Il silenzio, nella tradizione buddista tibetana, è celebrato non solo come una pratica, ma come un rifugio per la mente e lo spirito, un'opportunità di rigenerazione e introspezione. La vita moderna, intrisa di stimoli incessanti e distrazioni, è una sfida per la mente, spesso sovraccaricata di informazioni che la spingono a rimanere in uno stato di allerta costante. Questo impedisce alla mente di rilassarsi e di entrare in un dialogo autentico con sé stessa, ostacolando così la possibilità di raggiungere la calma e la chiarezza interiore.

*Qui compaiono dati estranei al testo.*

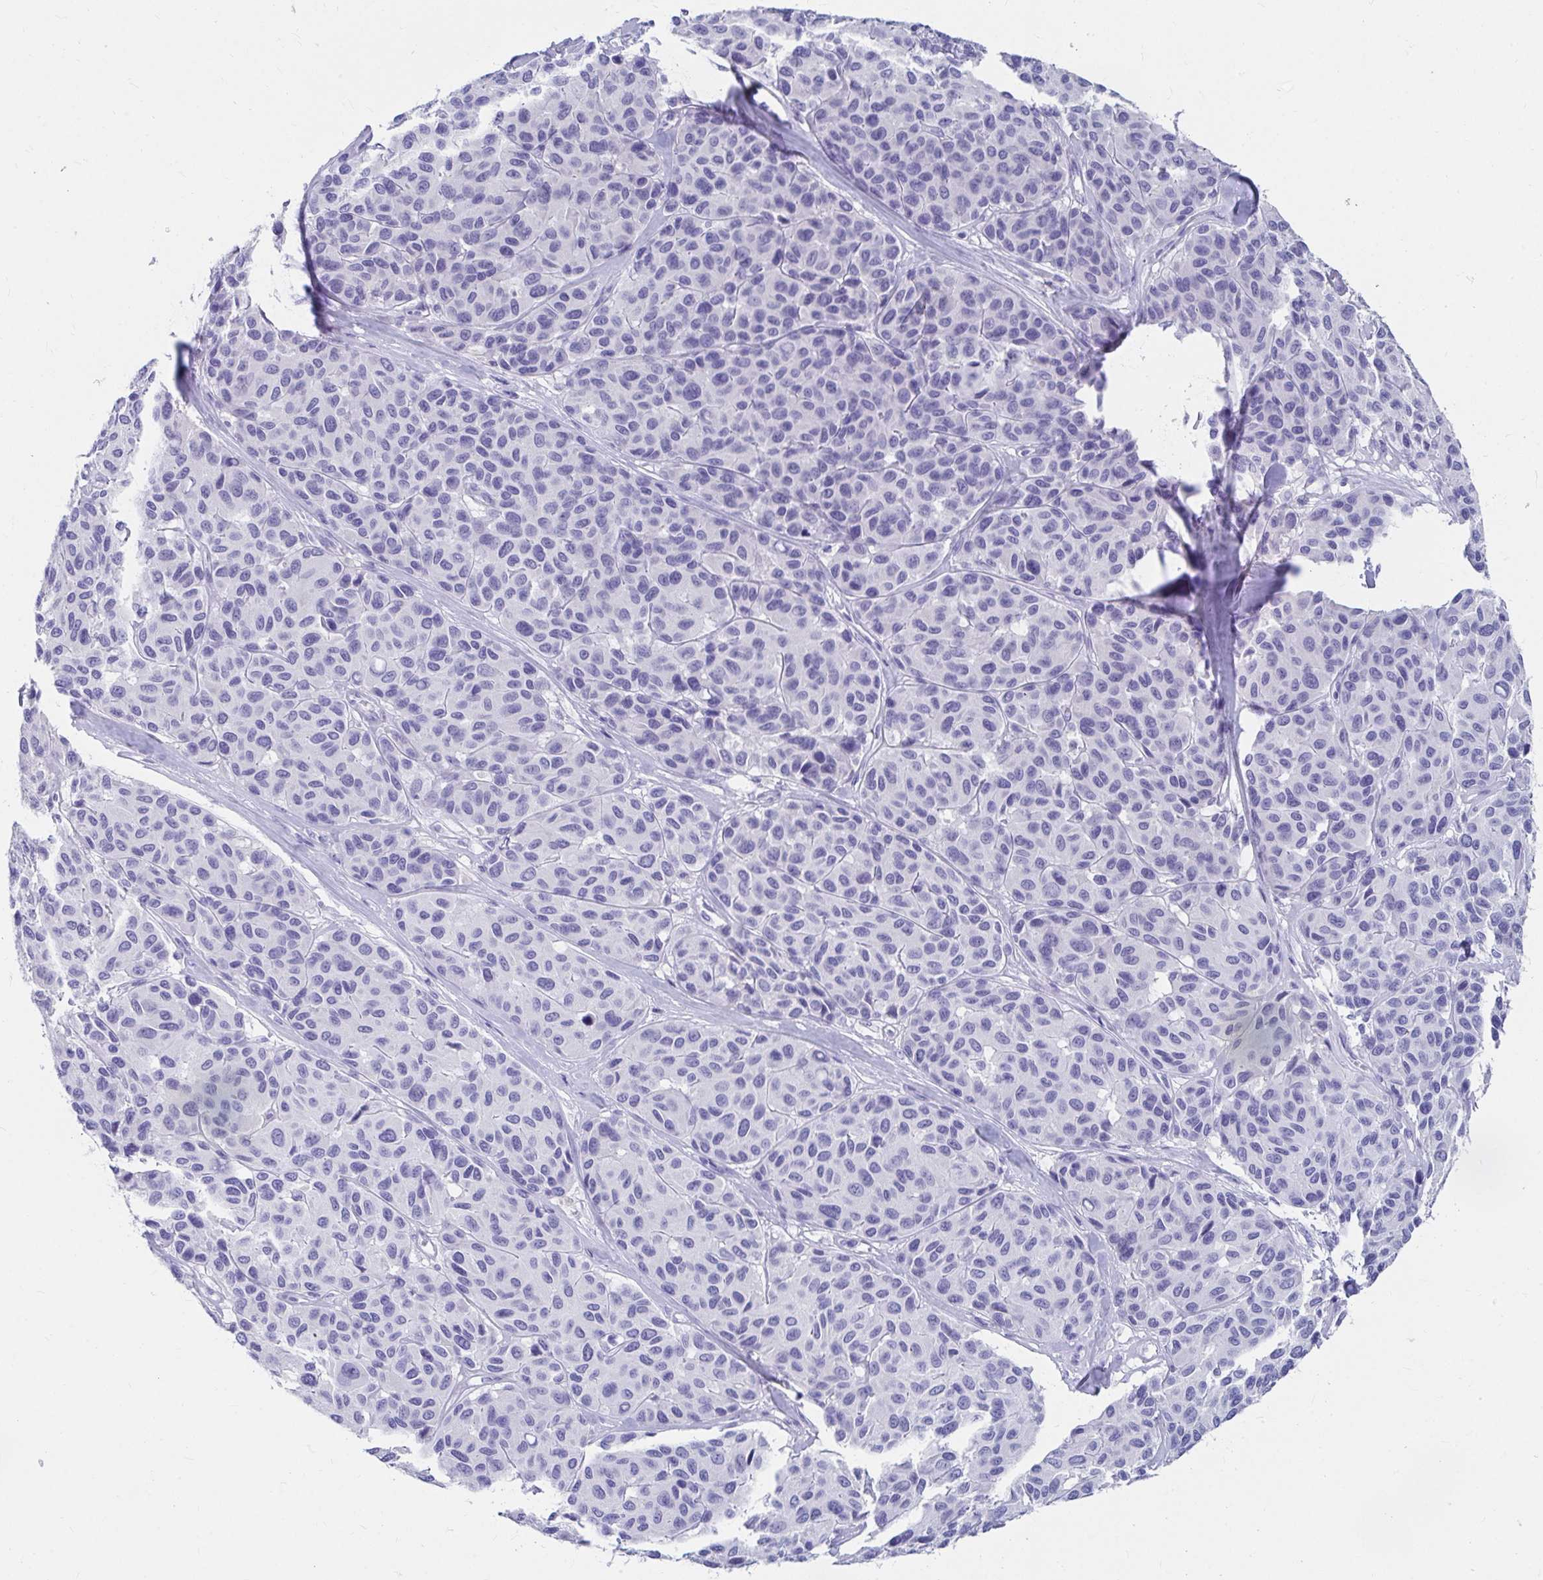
{"staining": {"intensity": "negative", "quantity": "none", "location": "none"}, "tissue": "melanoma", "cell_type": "Tumor cells", "image_type": "cancer", "snomed": [{"axis": "morphology", "description": "Malignant melanoma, NOS"}, {"axis": "topography", "description": "Skin"}], "caption": "Protein analysis of malignant melanoma displays no significant expression in tumor cells.", "gene": "DPEP3", "patient": {"sex": "female", "age": 66}}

Lama Michel Rinpoche distingue tra silenzio esterno e silenzio interno, entrambe dimensioni profondamente connesse e indispensabili per il percorso spirituale. Il silenzio esterno si riferisce alla riduzione delle distrazioni e al controllo dell'ambiente circostante, un'impresa ardua soprattutto nei contesti urbani. Tuttavia, anche in mezzo al caos, possiamo ritagliarci momenti di calma, limitando l'esposizione alle informazioni non necessarie e cercando spazi che ci offrano serenità. Questi attimi di quiete diventano preziose finestre attraverso le quali possiamo iniziare a osservare la nostra mente.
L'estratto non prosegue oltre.